Where’s Idaho Bound to Common Core

Filed in Uncategorized by on February 28, 2014 0 Comments
The article below first appeared on Utahnsagainstcommoncore.com  I changed all of the necessary links to be relevant to Idaho.
1)  The Four Assurances (or federal reforms) in the 2009 Stimulus Package’s State Fiscal Stabilization Fund—which included common standards, new assessments, teacher evaluations, school grading and data collection systems—signed by Governor Otter and Superintendent Luna. The “assurances” were promises that Governors made to the Obama administration when they accepted Stimulus money. The Stimulus money helped President Obama build a new federal framework at the state level to, as US Secretary of Education Arne Duncan said, “fundamentally shift the federal role” over education.

http://www2.ed.gov/programs/statestabilization/stateapps/id-sub.pdf

See also: The federal grants from the 2009 Stimulus Package for the creation of Idaho’s State Longitudinal Data System (This was a nearly $9. million dollar grant to Idaho  to create a data system which would provide a framework for the Obama administration’s National Education Data Model.
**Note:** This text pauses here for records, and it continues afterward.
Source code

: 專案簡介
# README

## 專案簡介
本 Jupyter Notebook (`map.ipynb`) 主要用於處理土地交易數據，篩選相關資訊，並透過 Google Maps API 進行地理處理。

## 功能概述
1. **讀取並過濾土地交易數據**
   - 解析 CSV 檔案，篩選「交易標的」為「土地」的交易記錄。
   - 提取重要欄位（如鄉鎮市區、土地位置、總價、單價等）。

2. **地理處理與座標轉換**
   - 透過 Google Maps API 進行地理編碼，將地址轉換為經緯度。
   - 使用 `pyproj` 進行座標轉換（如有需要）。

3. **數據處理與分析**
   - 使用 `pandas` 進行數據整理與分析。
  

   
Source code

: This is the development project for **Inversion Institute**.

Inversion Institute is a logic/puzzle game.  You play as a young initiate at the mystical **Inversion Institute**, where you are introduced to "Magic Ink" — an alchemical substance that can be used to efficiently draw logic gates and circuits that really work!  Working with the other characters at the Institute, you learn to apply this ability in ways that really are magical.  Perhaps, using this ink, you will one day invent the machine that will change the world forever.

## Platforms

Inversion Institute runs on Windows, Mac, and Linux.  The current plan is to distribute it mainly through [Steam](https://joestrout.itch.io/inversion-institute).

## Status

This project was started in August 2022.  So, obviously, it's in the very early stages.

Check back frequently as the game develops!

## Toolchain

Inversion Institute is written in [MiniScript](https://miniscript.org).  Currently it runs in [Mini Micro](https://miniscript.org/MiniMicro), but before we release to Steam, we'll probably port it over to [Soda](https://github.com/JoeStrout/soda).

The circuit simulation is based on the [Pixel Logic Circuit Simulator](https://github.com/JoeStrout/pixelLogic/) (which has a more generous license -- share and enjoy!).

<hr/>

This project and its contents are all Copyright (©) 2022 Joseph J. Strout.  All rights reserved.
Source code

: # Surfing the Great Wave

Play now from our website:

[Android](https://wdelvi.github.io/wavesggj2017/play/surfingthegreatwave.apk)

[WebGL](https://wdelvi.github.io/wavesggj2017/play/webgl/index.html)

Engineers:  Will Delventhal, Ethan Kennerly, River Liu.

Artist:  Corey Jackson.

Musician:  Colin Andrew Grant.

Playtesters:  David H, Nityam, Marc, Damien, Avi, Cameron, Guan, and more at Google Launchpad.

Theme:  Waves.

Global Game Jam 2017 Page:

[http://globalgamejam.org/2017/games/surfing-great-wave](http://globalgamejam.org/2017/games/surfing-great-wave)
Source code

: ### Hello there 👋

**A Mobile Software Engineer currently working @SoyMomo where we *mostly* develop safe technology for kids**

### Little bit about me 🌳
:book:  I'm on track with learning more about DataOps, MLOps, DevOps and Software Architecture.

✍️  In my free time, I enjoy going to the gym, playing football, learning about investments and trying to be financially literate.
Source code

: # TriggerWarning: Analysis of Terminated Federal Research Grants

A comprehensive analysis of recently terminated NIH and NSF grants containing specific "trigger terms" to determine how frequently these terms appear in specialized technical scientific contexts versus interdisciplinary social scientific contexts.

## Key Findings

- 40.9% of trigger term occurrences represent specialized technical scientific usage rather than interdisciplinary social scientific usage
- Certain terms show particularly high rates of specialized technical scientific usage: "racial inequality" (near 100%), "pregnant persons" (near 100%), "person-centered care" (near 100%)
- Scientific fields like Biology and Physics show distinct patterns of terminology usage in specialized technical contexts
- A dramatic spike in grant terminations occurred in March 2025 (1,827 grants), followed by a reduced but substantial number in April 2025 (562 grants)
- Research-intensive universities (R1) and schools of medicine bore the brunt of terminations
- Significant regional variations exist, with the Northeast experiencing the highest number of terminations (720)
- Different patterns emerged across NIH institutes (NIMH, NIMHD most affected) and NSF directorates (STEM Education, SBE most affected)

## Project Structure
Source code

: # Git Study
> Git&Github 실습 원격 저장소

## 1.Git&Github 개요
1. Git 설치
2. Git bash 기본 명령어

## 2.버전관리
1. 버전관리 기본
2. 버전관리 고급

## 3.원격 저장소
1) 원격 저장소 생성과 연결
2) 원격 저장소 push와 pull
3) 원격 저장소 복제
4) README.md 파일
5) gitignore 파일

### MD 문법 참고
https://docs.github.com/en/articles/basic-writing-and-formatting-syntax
In order to start collecting individual student and family data without parental consent—including things like bus stop times, health conditions and religious affiliation—the Obama administration bypassed Congress and rewrote federal FERPA privacy regulations).

http://nces.ed.gov/Programs/SLDS/state.asp?stateabbr=ID

2) The 2009 Memorandum of Understanding (MOU), signed by Governor Otter and State Superintendent Tom Luna, where they committed Idaho to Common Core national standards.

https://idahoansforlocaleducation.com/wp-content/uploads/2013/04/Common-Core-Standards-Signed-MOA-May-09.pdf

http://www.utahnsagainstcommoncore.com/utahs-memorandum-of-misunderstanding/

3) The No Child Left Behind Flexibility Request (Waiver) in which the MOU was used as “evidence” that Idaho, in exchange for flexibility from the stipulations in No Child Left Behind, would adopt Common Core.

http://www2.ed.gov/policy/elsec/guid/esea-flexibility/map/id.html

4) The Common Core standards copyright binds states to precisely what is written in the standards. States can add 15% more to the standards, but cannot take anything away from them. They are adopted “in whole.”

http://www.corestandards.org/public-license

5) The fact that the K-12 assessments aligned to Common Core will be used by 90% of the states will preclude states deviating from the standards. We are bound by the sheer nature of national standards themselves–and this was by design. To deviate from the standards by even 5% would put states at a comparative disadvantage.